# Actions to take:
1. Using the news excerpt below, state whether each statement agrees with it: (a) the Khans' son held the rank of captain in the U.S. Army; (b) Khizr Khan spoke at the Republican National Convention; (c) Khizr Khan was born in the United States. For each one, answer yes or no and quote the deciding words.
2. Answer these questions from the news excerpt below:
(a) In which city was the convention held?
(b) What is the name of Khizr Khan's wife?
(c) Which proposal of Trump's did Khizr Khan speak out against?
3. Repeat the news excerpt below from "Donald Trump, the" to "killed in Iraq.".

# Text segment:

Khizr Khan, whose son Humayun was killed fighting for the U.S. in Iraq, speaks to the Democratic National Convention in Philadelphia in late July, his wife, Ghazala, standing by his side.

Khizr Khan, whose son Humayun was killed fighting for the U.S. in Iraq, speaks to the Democratic National Convention in Philadelphia in late July, his wife, Ghazala, standing by his side.

Donald Trump, the Republican candidate for U.S. president, is facing harsh criticism from both Democrats and Republicans over comments he made about the grieving Muslim parents of a U.S. Army captain who was killed in Iraq.

Hillary Clinton, the Democratic candidate for the presidency, accused Trump of making “degrading comments about Muslims” after the soldier's Pakistani-born father and naturalized U.S. citizen, Khizr Khan, spoke out at last week's Democratic National Convention against Trump and his proposal to temporarily ban all Muslims from the United States.

# Record extracts:

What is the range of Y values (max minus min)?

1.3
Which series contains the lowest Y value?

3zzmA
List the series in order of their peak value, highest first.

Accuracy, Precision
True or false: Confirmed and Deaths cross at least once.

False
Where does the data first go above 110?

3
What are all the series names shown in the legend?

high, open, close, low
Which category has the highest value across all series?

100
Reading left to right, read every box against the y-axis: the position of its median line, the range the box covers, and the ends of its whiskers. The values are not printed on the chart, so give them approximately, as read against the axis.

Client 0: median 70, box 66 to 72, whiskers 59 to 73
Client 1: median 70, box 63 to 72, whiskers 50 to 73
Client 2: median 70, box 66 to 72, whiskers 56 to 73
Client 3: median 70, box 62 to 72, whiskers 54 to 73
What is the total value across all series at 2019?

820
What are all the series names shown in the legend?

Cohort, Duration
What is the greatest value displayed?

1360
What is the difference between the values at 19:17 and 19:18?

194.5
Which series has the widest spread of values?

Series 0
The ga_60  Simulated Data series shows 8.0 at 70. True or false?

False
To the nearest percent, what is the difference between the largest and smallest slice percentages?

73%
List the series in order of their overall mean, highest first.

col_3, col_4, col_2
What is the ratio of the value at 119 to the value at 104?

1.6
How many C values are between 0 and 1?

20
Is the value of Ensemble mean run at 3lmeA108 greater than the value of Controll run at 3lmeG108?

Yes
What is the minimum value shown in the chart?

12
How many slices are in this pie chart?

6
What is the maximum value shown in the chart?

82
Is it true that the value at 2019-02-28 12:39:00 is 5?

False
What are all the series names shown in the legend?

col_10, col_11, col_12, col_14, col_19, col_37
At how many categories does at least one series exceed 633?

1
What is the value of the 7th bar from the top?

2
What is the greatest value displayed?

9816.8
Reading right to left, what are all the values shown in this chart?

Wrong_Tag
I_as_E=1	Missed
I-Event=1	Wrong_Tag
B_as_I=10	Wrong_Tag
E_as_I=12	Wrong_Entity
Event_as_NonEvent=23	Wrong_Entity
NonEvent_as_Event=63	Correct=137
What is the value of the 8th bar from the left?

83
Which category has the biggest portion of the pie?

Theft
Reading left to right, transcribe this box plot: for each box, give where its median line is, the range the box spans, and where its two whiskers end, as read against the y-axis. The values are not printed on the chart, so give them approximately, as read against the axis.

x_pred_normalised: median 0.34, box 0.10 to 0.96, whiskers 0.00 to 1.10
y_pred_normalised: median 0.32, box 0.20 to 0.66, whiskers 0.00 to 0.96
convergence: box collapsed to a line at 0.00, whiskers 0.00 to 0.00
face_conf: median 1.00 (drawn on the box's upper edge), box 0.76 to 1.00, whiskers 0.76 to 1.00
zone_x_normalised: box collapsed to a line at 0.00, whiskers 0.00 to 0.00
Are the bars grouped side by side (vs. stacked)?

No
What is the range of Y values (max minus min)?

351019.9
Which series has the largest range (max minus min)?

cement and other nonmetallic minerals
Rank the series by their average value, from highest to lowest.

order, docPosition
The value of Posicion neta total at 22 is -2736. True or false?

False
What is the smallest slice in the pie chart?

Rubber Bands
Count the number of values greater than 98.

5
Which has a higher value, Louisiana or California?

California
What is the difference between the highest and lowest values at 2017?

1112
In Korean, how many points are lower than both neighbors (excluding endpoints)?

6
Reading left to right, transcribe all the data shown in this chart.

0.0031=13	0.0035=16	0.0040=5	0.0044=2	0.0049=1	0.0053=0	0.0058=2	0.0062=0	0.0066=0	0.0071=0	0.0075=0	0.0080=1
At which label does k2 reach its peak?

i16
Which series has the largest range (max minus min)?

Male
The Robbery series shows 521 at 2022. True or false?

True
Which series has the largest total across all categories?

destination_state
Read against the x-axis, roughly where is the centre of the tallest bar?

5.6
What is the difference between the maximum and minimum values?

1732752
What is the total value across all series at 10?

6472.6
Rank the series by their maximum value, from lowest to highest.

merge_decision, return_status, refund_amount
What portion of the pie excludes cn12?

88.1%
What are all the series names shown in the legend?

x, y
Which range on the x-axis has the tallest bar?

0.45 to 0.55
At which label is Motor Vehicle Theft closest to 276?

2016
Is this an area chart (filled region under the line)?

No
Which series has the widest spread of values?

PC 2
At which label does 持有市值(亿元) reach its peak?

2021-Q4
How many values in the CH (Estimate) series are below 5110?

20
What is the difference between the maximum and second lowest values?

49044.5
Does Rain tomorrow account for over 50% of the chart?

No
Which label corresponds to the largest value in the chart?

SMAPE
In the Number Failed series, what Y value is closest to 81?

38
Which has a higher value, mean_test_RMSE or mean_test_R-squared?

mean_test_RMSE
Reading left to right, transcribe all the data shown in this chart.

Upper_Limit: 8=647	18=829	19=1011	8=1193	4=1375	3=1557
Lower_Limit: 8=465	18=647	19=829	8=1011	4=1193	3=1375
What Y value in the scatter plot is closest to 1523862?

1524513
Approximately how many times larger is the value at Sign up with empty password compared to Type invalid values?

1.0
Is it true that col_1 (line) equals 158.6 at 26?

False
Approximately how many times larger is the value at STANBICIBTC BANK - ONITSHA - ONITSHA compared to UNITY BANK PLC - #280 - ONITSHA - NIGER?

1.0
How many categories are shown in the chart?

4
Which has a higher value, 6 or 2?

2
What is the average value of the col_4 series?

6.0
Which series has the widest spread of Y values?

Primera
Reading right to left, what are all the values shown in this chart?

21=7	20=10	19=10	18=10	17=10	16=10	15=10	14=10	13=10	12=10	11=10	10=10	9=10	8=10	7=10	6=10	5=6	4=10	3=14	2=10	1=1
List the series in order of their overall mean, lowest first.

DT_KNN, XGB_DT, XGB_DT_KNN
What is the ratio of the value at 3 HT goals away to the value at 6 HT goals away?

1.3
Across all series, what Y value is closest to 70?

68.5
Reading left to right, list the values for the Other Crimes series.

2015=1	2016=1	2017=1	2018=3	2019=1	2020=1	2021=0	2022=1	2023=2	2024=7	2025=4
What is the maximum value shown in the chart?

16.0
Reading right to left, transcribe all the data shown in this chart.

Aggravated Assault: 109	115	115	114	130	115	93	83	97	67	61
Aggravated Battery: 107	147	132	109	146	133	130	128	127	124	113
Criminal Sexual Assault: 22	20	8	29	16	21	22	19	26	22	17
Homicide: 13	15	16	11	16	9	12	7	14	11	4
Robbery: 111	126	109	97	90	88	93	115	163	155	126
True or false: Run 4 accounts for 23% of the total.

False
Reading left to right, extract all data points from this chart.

# Solutions in order:
1.
(a) Yes: "a U.S. Army captain who was killed in Iraq"
(b) No: "spoke out at last week's Democratic National Convention"
(c) No: "the soldier's Pakistani-born father and naturalized U.S. citizen"

2.
(a) Philadelphia
(b) Ghazala
(c) His proposal to temporarily ban all Muslims from the United States

3.
Donald Trump, the Republican candidate for U.S. president, is facing harsh criticism from both Democrats and Republicans over comments he made about the grieving Muslim parents of a U.S. Army captain who was killed in Iraq.